Content starts
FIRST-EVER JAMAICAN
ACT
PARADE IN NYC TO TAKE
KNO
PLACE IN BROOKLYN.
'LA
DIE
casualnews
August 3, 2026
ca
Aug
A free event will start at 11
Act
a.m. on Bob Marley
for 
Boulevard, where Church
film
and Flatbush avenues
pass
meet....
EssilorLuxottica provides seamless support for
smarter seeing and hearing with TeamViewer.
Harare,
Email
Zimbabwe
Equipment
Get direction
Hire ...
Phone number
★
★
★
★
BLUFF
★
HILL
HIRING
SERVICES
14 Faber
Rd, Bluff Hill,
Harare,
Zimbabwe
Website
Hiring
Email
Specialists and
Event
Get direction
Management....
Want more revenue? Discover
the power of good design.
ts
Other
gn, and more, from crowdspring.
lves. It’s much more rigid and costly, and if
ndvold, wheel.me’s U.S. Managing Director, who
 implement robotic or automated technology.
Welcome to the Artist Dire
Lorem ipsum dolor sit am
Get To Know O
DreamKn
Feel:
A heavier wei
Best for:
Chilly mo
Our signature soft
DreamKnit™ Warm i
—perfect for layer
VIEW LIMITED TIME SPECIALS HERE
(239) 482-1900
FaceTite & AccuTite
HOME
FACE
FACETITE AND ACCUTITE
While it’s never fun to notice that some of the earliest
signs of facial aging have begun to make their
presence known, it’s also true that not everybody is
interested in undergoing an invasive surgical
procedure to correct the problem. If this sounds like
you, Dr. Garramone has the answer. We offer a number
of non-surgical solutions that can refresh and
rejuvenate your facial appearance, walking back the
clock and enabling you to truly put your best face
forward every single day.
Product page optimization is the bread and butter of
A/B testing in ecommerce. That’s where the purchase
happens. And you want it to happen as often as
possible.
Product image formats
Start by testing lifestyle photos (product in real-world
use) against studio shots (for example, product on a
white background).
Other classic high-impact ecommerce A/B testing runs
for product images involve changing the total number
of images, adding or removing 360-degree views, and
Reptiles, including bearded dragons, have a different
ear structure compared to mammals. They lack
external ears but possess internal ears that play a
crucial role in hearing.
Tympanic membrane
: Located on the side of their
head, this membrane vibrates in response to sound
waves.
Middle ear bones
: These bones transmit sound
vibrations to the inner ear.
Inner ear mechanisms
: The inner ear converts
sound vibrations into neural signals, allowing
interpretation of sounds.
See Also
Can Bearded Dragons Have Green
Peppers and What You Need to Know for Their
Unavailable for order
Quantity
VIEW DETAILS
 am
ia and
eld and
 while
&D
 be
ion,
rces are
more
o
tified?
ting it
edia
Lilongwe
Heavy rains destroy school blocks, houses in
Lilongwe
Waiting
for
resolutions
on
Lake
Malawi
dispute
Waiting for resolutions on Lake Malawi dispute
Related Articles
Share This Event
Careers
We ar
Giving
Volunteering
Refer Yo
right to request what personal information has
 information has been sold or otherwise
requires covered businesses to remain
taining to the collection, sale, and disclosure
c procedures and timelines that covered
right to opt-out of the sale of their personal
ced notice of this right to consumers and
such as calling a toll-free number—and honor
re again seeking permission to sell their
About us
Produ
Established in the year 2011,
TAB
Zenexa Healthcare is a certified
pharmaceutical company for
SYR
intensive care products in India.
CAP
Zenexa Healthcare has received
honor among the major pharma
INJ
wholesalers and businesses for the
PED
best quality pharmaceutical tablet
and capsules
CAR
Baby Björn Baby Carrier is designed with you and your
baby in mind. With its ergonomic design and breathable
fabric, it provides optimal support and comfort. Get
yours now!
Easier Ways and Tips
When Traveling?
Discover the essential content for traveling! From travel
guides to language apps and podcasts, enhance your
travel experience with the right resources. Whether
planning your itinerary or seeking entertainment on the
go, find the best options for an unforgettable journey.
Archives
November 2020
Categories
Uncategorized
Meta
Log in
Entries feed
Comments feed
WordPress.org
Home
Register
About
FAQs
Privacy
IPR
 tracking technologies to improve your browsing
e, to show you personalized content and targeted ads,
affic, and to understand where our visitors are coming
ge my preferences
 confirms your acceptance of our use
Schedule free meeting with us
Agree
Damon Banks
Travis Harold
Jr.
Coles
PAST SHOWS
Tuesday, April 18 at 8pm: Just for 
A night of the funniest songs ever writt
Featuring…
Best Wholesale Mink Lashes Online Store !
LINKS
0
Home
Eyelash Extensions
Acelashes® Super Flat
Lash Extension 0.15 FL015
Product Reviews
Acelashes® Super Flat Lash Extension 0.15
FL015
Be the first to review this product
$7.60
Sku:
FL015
Content ends
• [TASK PROMPT] Give back the data above word for word.

• [RESULT OF THIS TASK]
FIRST-EVER JAMAICAN
ACT
PARADE IN NYC TO TAKE
KNO
PLACE IN BROOKLYN.
'LA
DIE
casualnews
August 3, 2026
ca
Aug
A free event will start at 11
Act
a.m. on Bob Marley
for 
Boulevard, where Church
film
and Flatbush avenues
pass
meet....
EssilorLuxottica provides seamless support for
smarter seeing and hearing with TeamViewer.
Harare,
Email
Zimbabwe
Equipment
Get direction
Hire ...
Phone number
★
★
★
★
BLUFF
★
HILL
HIRING
SERVICES
14 Faber
Rd, Bluff Hill,
Harare,
Zimbabwe
Website
Hiring
Email
Specialists and
Event
Get direction
Management....
Want more revenue? Discover
the power of good design.
ts
Other
gn, and more, from crowdspring.
lves. It’s much more rigid and costly, and if
ndvold, wheel.me’s U.S. Managing Director, who
 implement robotic or automated technology.
Welcome to the Artist Dire
Lorem ipsum dolor sit am
Get To Know O
DreamKn
Feel:
A heavier wei
Best for:
Chilly mo
Our signature soft
DreamKnit™ Warm i
—perfect for layer
VIEW LIMITED TIME SPECIALS HERE
(239) 482-1900
FaceTite & AccuTite
HOME
FACE
FACETITE AND ACCUTITE
While it’s never fun to notice that some of the earliest
signs of facial aging have begun to make their
presence known, it’s also true that not everybody is
interested in undergoing an invasive surgical
procedure to correct the problem. If this sounds like
you, Dr. Garramone has the answer. We offer a number
of non-surgical solutions that can refresh and
rejuvenate your facial appearance, walking back the
clock and enabling you to truly put your best face
forward every single day.
Product page optimization is the bread and butter of
A/B testing in ecommerce. That’s where the purchase
happens. And you want it to happen as often as
possible.
Product image formats
Start by testing lifestyle photos (product in real-world
use) against studio shots (for example, product on a
white background).
Other classic high-impact ecommerce A/B testing runs
for product images involve changing the total number
of images, adding or removing 360-degree views, and
Reptiles, including bearded dragons, have a different
ear structure compared to mammals. They lack
external ears but possess internal ears that play a
crucial role in hearing.
Tympanic membrane
: Located on the side of their
head, this membrane vibrates in response to sound
waves.
Middle ear bones
: These bones transmit sound
vibrations to the inner ear.
Inner ear mechanisms
: The inner ear converts
sound vibrations into neural signals, allowing
interpretation of sounds.
See Also
Can Bearded Dragons Have Green
Peppers and What You Need to Know for Their
Unavailable for order
Quantity
VIEW DETAILS
 am
ia and
eld and
 while
&D
 be
ion,
rces are
more
o
tified?
ting it
edia
Lilongwe
Heavy rains destroy school blocks, houses in
Lilongwe
Waiting
for
resolutions
on
Lake
Malawi
dispute
Waiting for resolutions on Lake Malawi dispute
Related Articles
Share This Event
Careers
We ar
Giving
Volunteering
Refer Yo
right to request what personal information has
 information has been sold or otherwise
requires covered businesses to remain
taining to the collection, sale, and disclosure
c procedures and timelines that covered
right to opt-out of the sale of their personal
ced notice of this right to consumers and
such as calling a toll-free number—and honor
re again seeking permission to sell their
About us
Produ
Established in the year 2011,
TAB
Zenexa Healthcare is a certified
pharmaceutical company for
SYR
intensive care products in India.
CAP
Zenexa Healthcare has received
honor among the major pharma
INJ
wholesalers and businesses for the
PED
best quality pharmaceutical tablet
and capsules
CAR
Baby Björn Baby Carrier is designed with you and your
baby in mind. With its ergonomic design and breathable
fabric, it provides optimal support and comfort. Get
yours now!
Easier Ways and Tips
When Traveling?
Discover the essential content for traveling! From travel
guides to language apps and podcasts, enhance your
travel experience with the right resources. Whether
planning your itinerary or seeking entertainment on the
go, find the best options for an unforgettable journey.
Archives
November 2020
Categories
Uncategorized
Meta
Log in
Entries feed
Comments feed
WordPress.org
Home
Register
About
FAQs
Privacy
IPR
 tracking technologies to improve your browsing
e, to show you personalized content and targeted ads,
affic, and to understand where our visitors are coming
ge my preferences
 confirms your acceptance of our use
Schedule free meeting with us
Agree
Damon Banks
Travis Harold
Jr.
Coles
PAST SHOWS
Tuesday, April 18 at 8pm: Just for 
A night of the funniest songs ever writt
Featuring…
Best Wholesale Mink Lashes Online Store !
LINKS
0
Home
Eyelash Extensions
Acelashes® Super Flat
Lash Extension 0.15 FL015
Product Reviews
Acelashes® Super Flat Lash Extension 0.15
FL015
Be the first to review this product
$7.60
Sku:
FL015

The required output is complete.